Records for the task START
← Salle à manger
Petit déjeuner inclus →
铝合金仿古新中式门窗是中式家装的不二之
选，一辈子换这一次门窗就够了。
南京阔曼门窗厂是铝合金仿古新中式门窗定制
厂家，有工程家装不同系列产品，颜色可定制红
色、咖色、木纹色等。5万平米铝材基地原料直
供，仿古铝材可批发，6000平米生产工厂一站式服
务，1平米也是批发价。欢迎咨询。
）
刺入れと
Records for the task END
Records for the task START
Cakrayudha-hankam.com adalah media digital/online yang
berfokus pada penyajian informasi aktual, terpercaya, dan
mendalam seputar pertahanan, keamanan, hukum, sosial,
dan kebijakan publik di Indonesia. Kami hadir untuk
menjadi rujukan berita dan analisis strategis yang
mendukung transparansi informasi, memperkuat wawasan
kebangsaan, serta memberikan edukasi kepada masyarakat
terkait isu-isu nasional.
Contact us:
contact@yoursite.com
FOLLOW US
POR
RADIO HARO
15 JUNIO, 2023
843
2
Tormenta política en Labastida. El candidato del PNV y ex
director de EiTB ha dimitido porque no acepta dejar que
Records for the task END
» Written task:
Each line of the entries above that contains "informasi" is to be copied.

» Response:
berfokus pada penyajian informasi aktual, terpercaya, dan
mendukung transparansi informasi, memperkuat wawasan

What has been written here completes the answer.